## Task details
Go through the data below and repeat it exactly, skipping each picture.

[Spatial reasoning data]
● ● ● ● ●

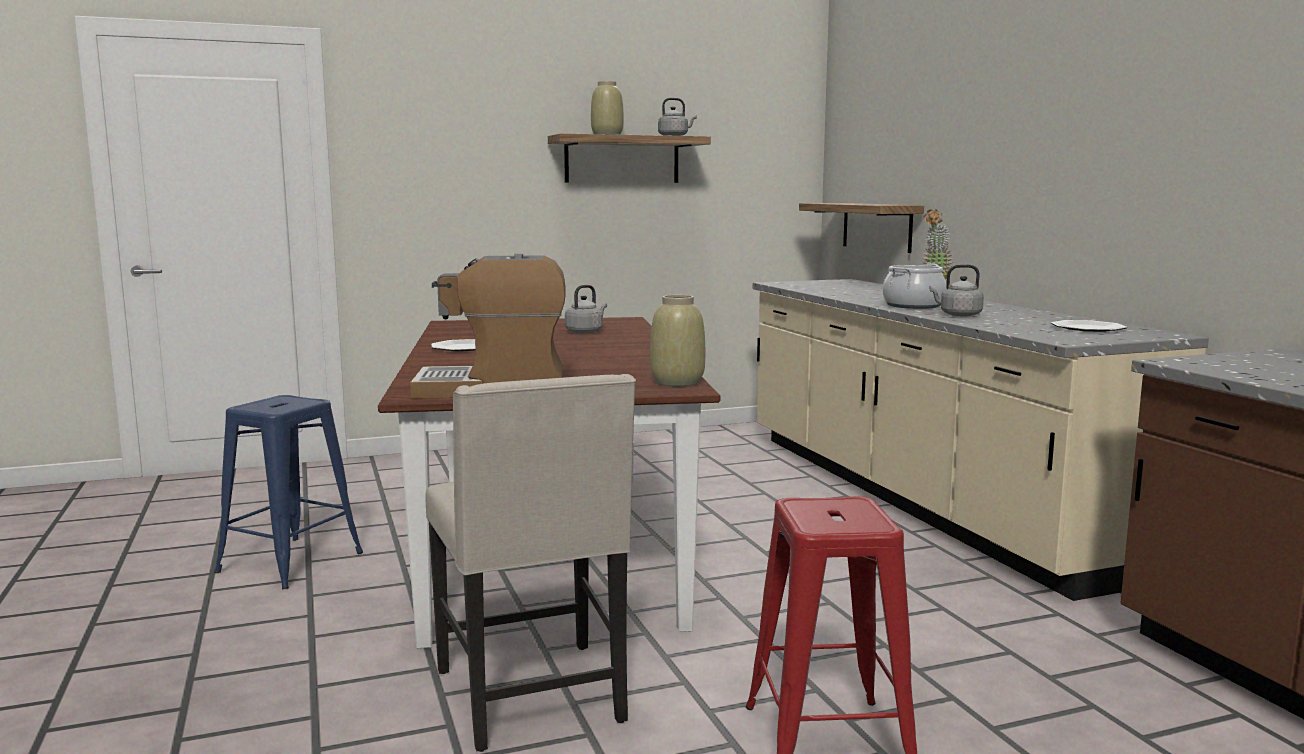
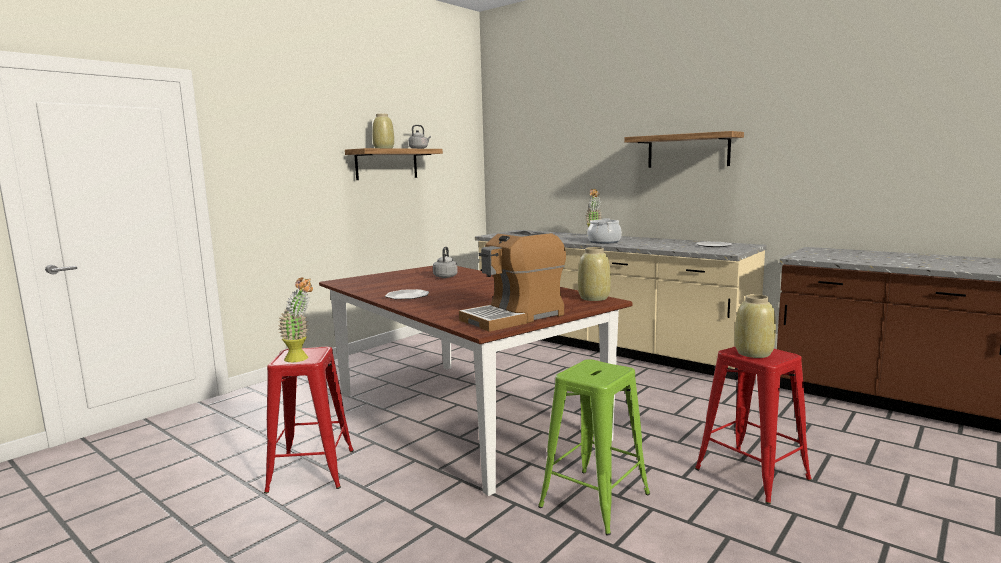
camera: 30 degrees left, 0 degrees up
(268, 408) = (301, 359): none -> potted plant
(289, 563) = (311, 471): blue stool -> red stool
(534, 697) = (595, 500): beige chair -> green stool
(823, 512) = (753, 353): none -> beige vase
(877, 226) = (533, 199): shelf -> shelf (688, 151)
(958, 315) = (641, 244): grey kettle -> none

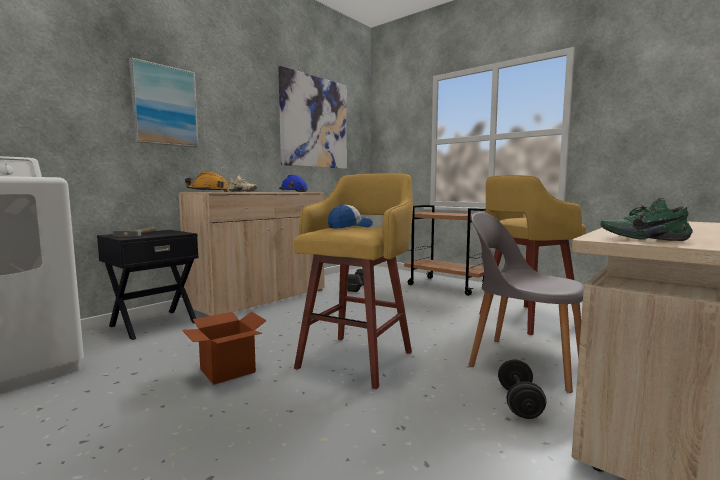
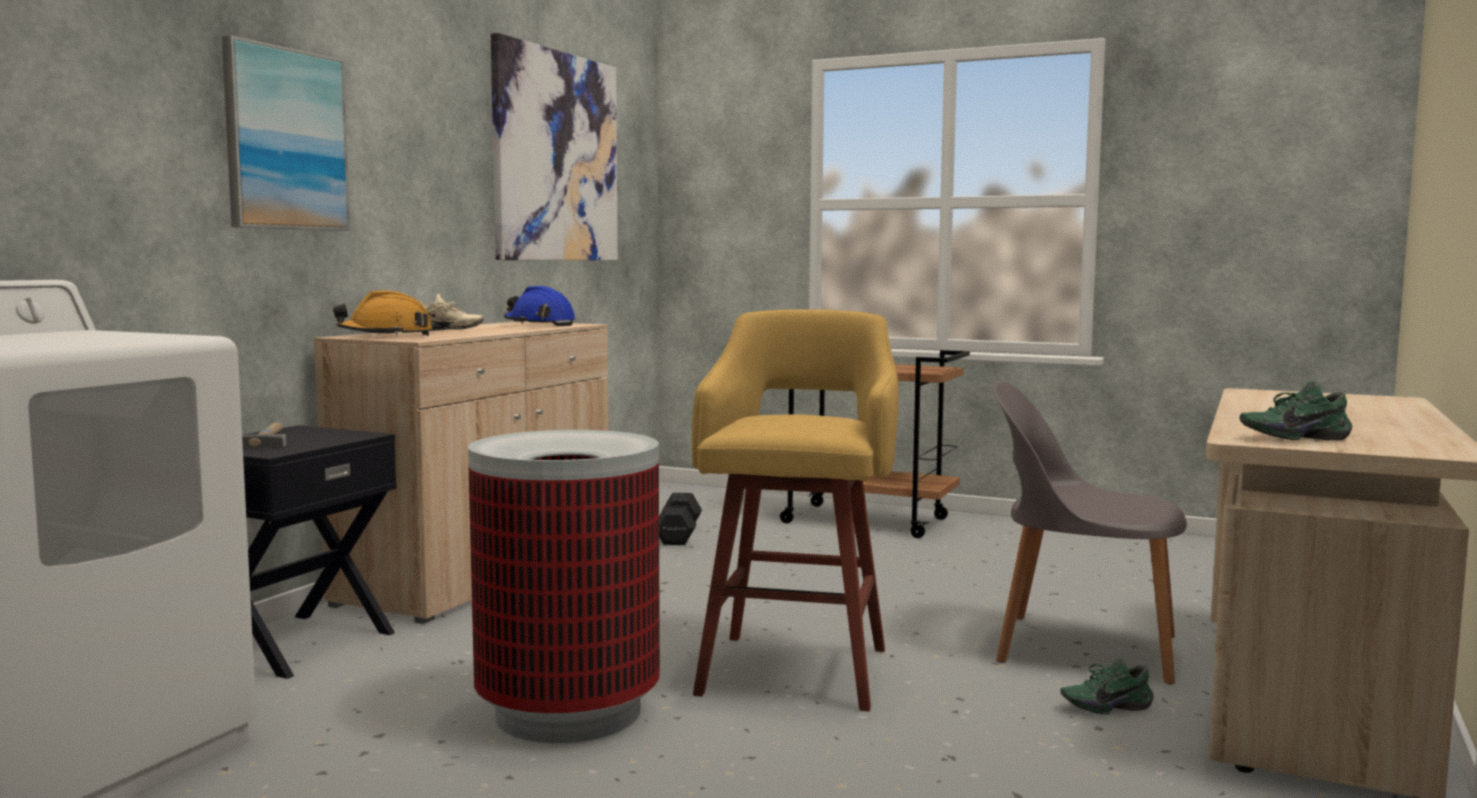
camera: 15 degrees left, 0 degrees up
(227, 370) = (568, 711): cardboard box -> trash can
(350, 227) = (791, 419): cap -> none
(519, 403) = (1105, 706): black dumbbell -> green shoe
(525, 319) = (1048, 577): yellow stool -> none

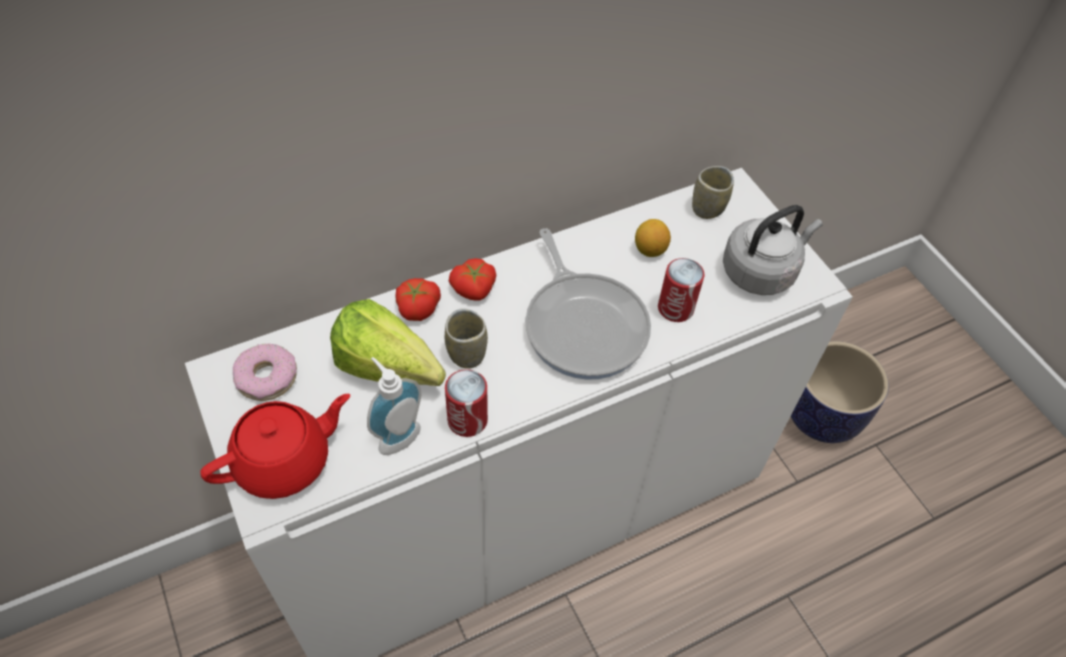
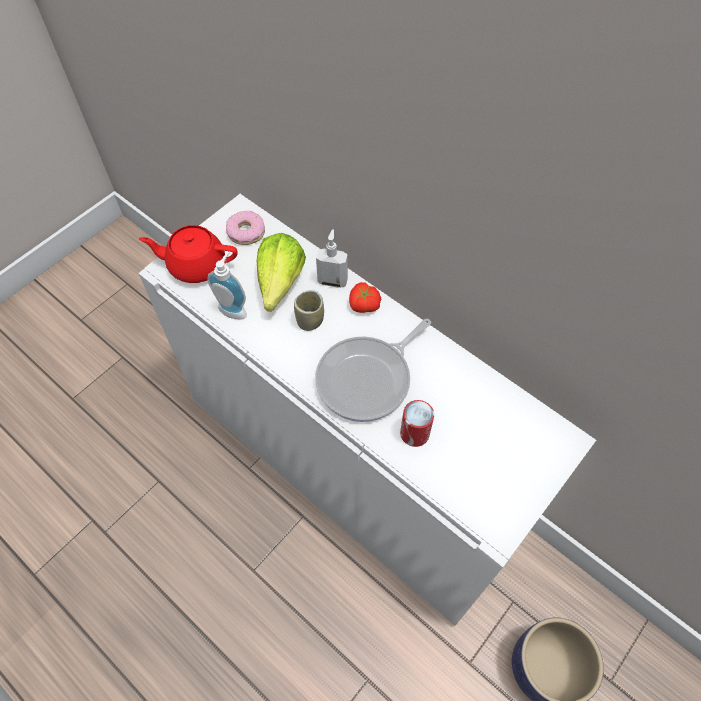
camera: 70 degrees right, 5 degrees up
(285, 461) = (196, 265): red teapot -> red teapot turned 150 degrees clockwise
(417, 307) = (332, 280): tomato -> soap dispenser
(467, 420) = (260, 340): can -> none
(649, 250) = (461, 398): lemon -> none
(707, 208) = (530, 427): cup -> none
(761, 271) = (487, 485): grey kettle -> none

● ● ● ● ●

## Completed task
camera: 30 degrees left, 0 degrees up
(268, 408) = (301, 359): none -> potted plant
(289, 563) = (311, 471): blue stool -> red stool
(534, 697) = (595, 500): beige chair -> green stool
(823, 512) = (753, 353): none -> beige vase
(877, 226) = (533, 199): shelf -> shelf (688, 151)
(958, 315) = (641, 244): grey kettle -> none

camera: 15 degrees left, 0 degrees up
(227, 370) = (568, 711): cardboard box -> trash can
(350, 227) = (791, 419): cap -> none
(519, 403) = (1105, 706): black dumbbell -> green shoe
(525, 319) = (1048, 577): yellow stool -> none

camera: 70 degrees right, 5 degrees up
(285, 461) = (196, 265): red teapot -> red teapot turned 150 degrees clockwise
(417, 307) = (332, 280): tomato -> soap dispenser
(467, 420) = (260, 340): can -> none
(649, 250) = (461, 398): lemon -> none
(707, 208) = (530, 427): cup -> none
(761, 271) = (487, 485): grey kettle -> none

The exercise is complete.